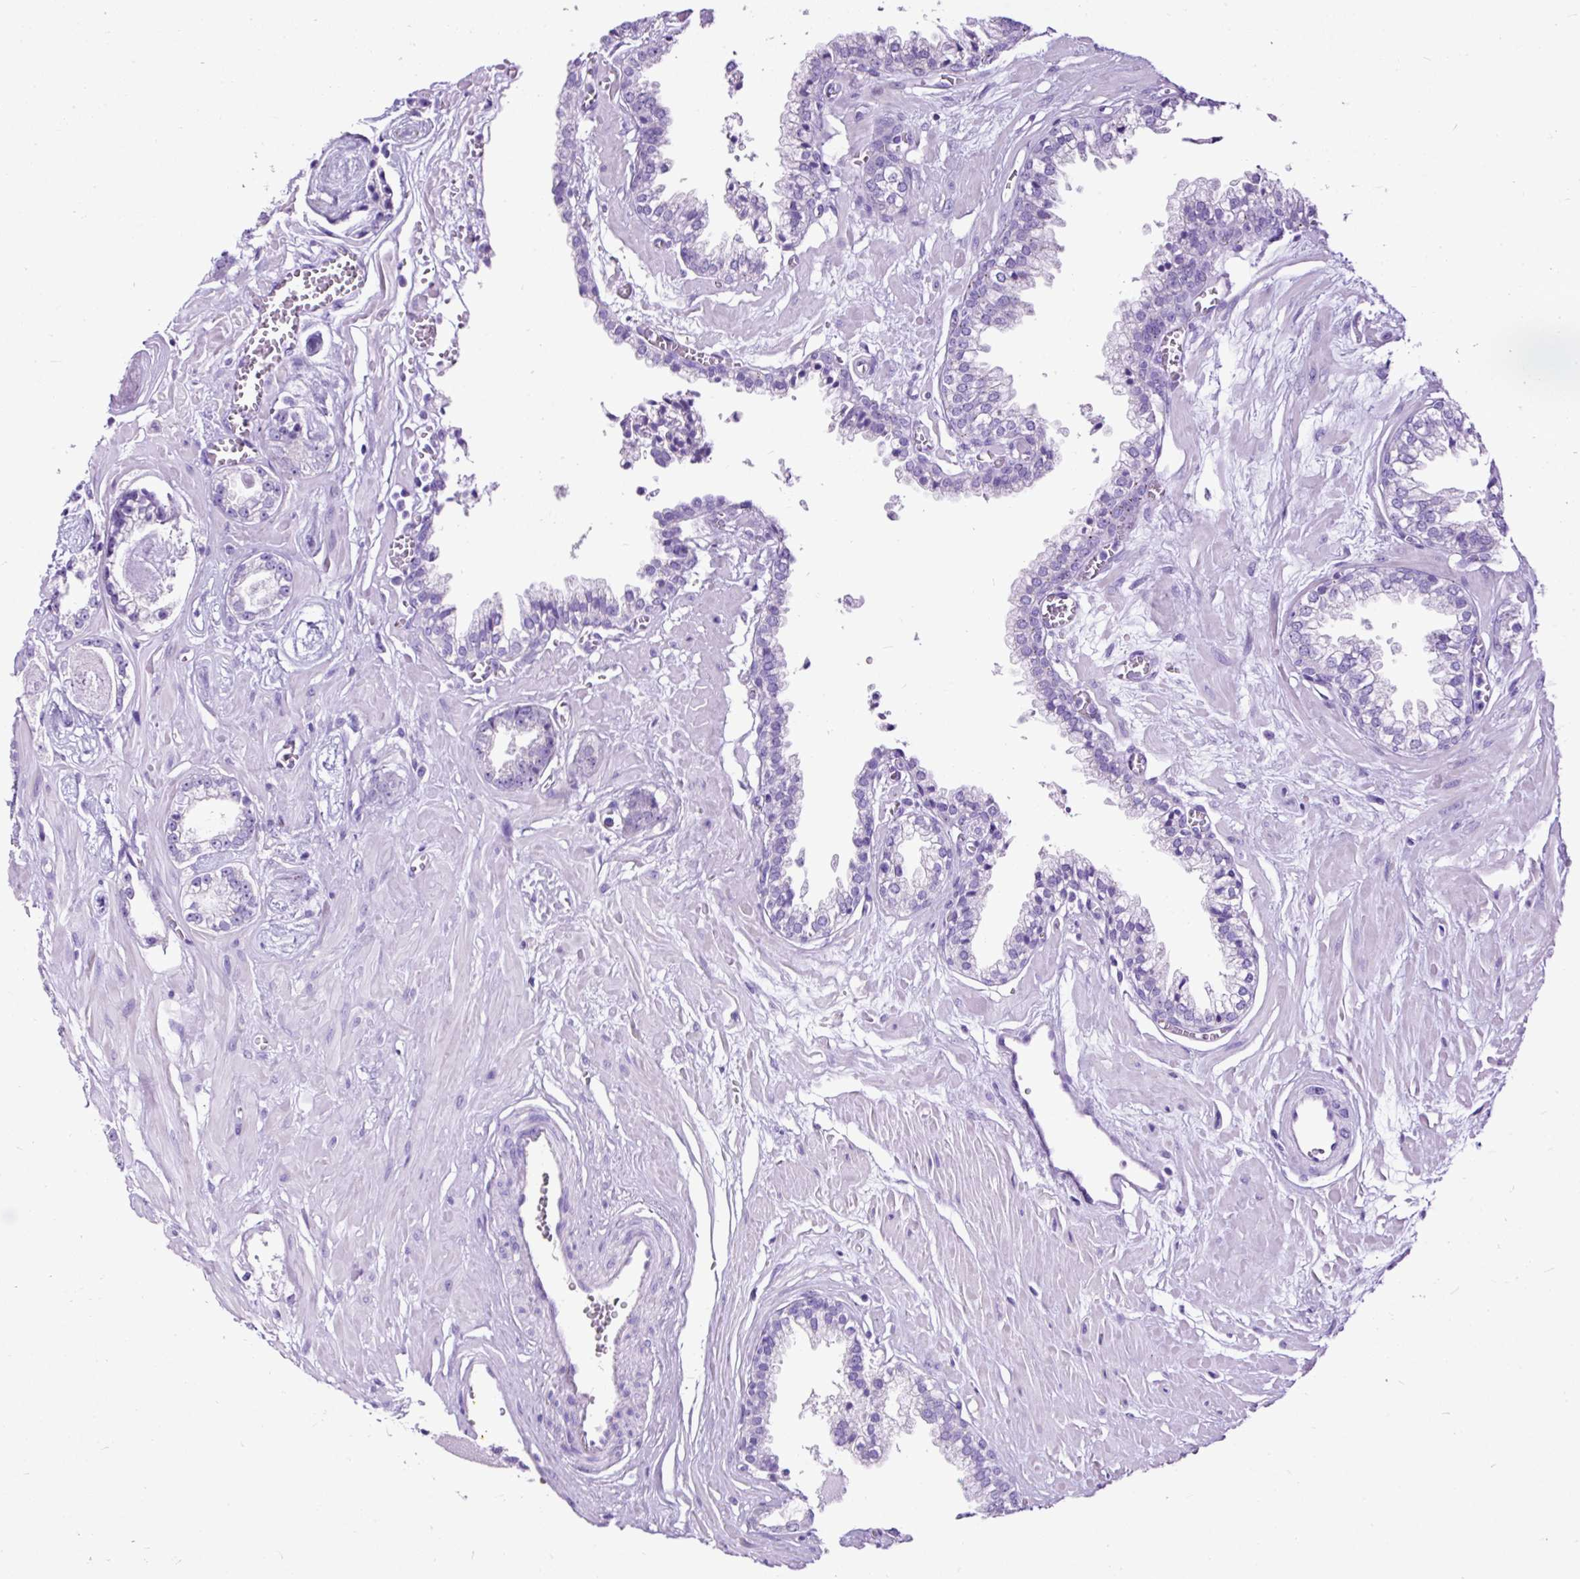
{"staining": {"intensity": "negative", "quantity": "none", "location": "none"}, "tissue": "prostate cancer", "cell_type": "Tumor cells", "image_type": "cancer", "snomed": [{"axis": "morphology", "description": "Adenocarcinoma, Low grade"}, {"axis": "topography", "description": "Prostate"}], "caption": "Tumor cells are negative for brown protein staining in prostate cancer (adenocarcinoma (low-grade)).", "gene": "STOX2", "patient": {"sex": "male", "age": 60}}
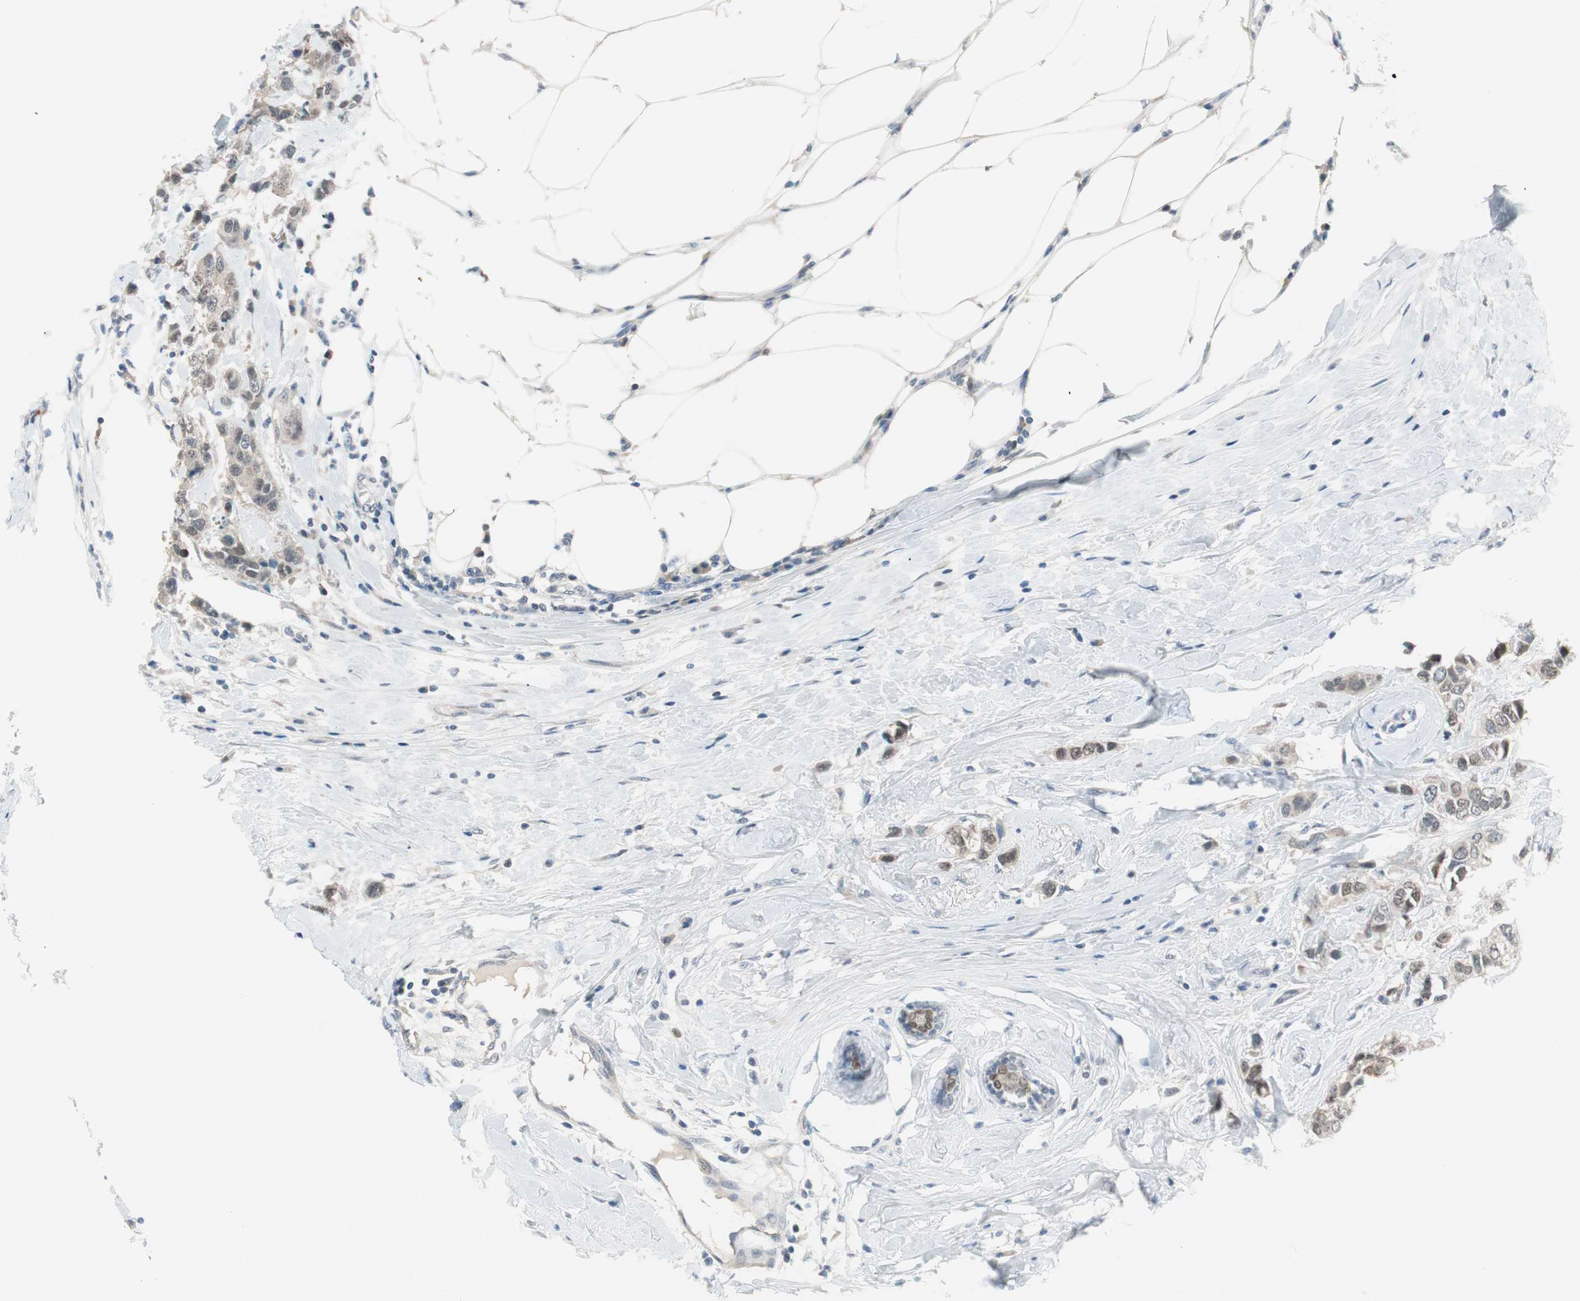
{"staining": {"intensity": "weak", "quantity": "<25%", "location": "cytoplasmic/membranous"}, "tissue": "breast cancer", "cell_type": "Tumor cells", "image_type": "cancer", "snomed": [{"axis": "morphology", "description": "Duct carcinoma"}, {"axis": "topography", "description": "Breast"}], "caption": "This is an immunohistochemistry (IHC) histopathology image of human breast cancer. There is no expression in tumor cells.", "gene": "GRHL1", "patient": {"sex": "female", "age": 50}}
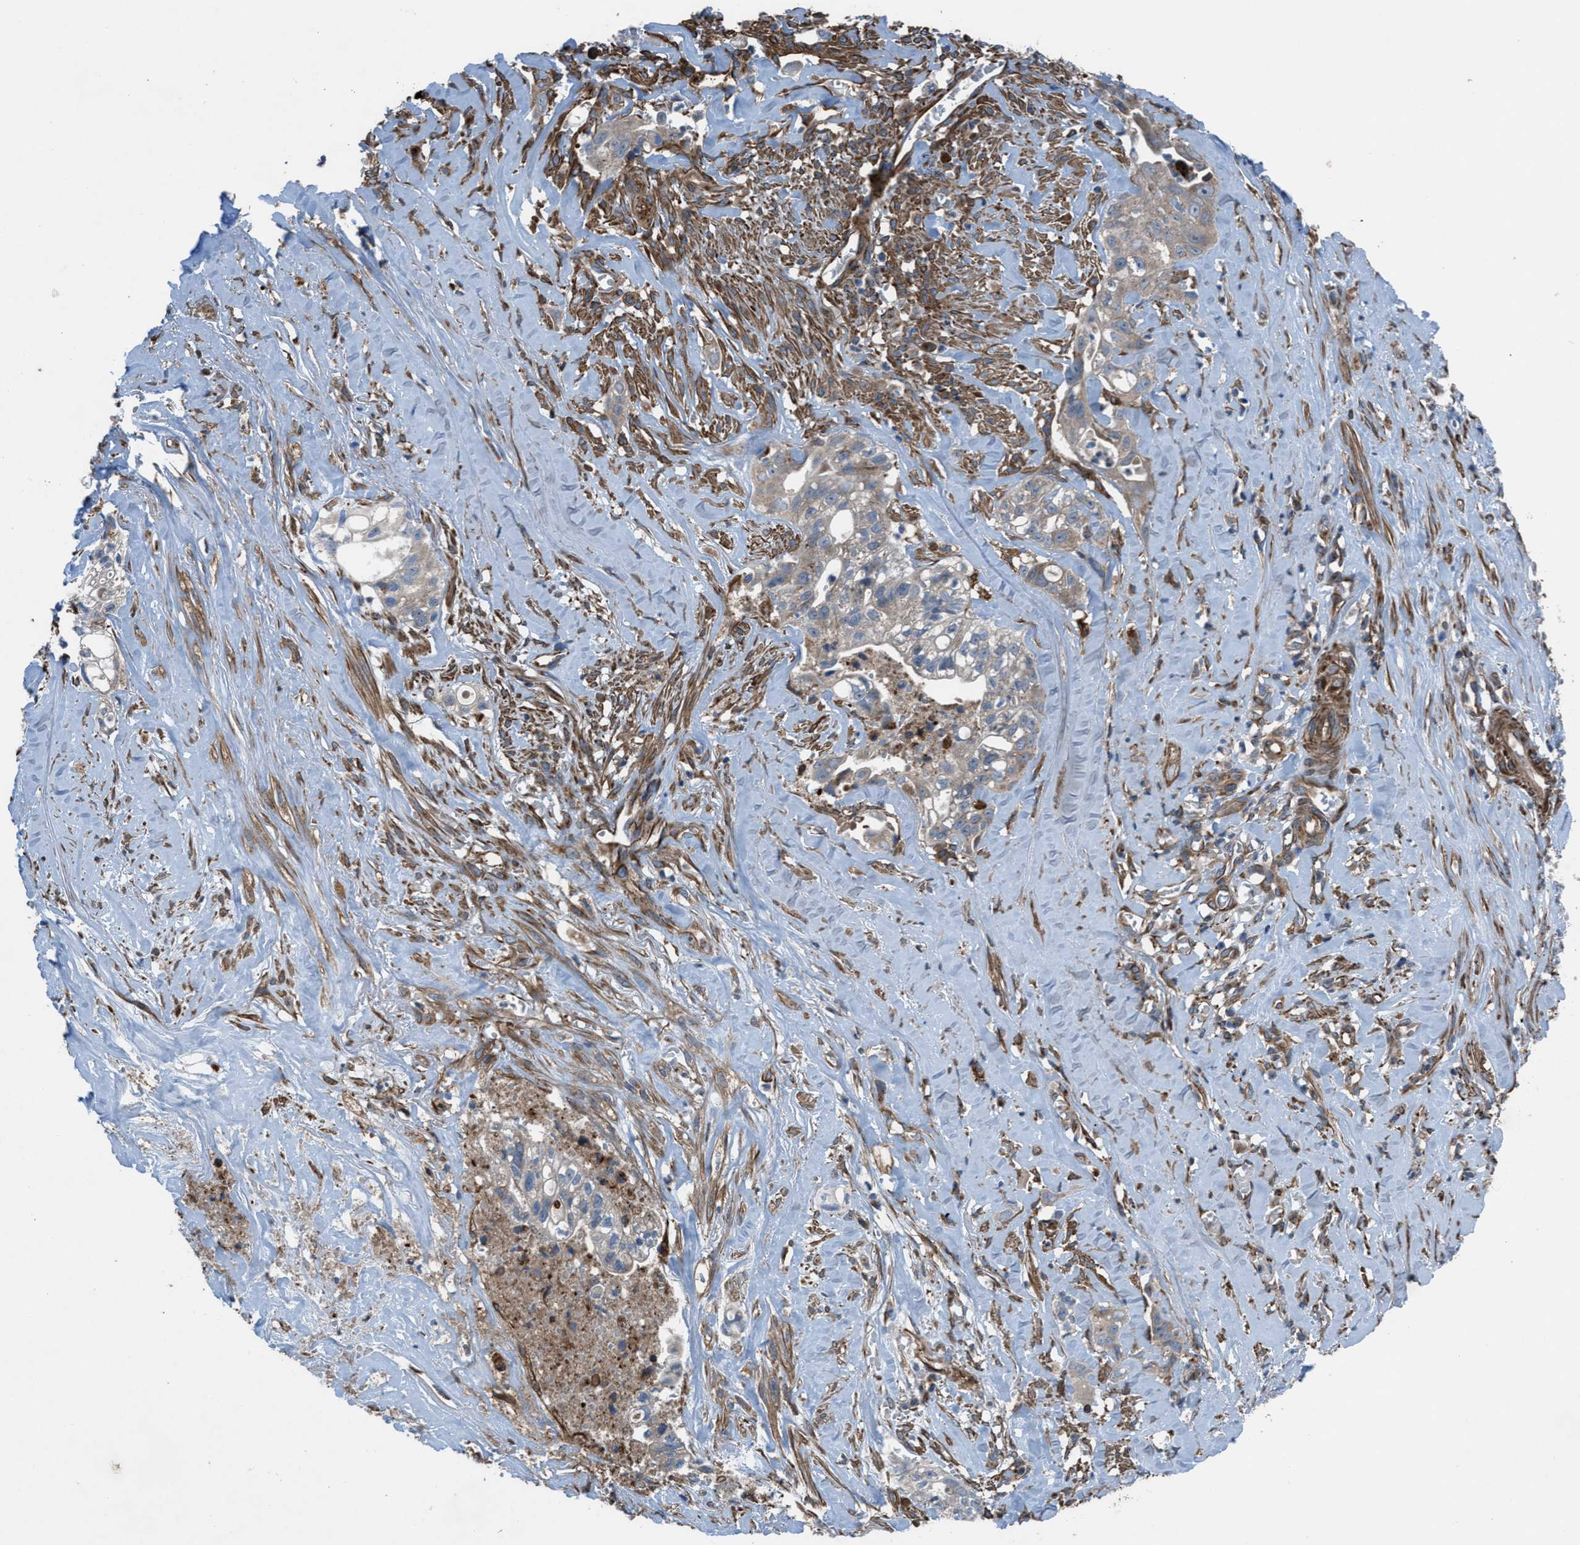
{"staining": {"intensity": "weak", "quantity": ">75%", "location": "cytoplasmic/membranous"}, "tissue": "liver cancer", "cell_type": "Tumor cells", "image_type": "cancer", "snomed": [{"axis": "morphology", "description": "Cholangiocarcinoma"}, {"axis": "topography", "description": "Liver"}], "caption": "Protein expression analysis of human cholangiocarcinoma (liver) reveals weak cytoplasmic/membranous positivity in about >75% of tumor cells. The staining was performed using DAB, with brown indicating positive protein expression. Nuclei are stained blue with hematoxylin.", "gene": "SLC6A9", "patient": {"sex": "female", "age": 70}}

* **WHAT YOU SHOULD DO**
How many lines of the listing hold the string "protein"? Give the number alone.

* **FINAL ANSWER**
2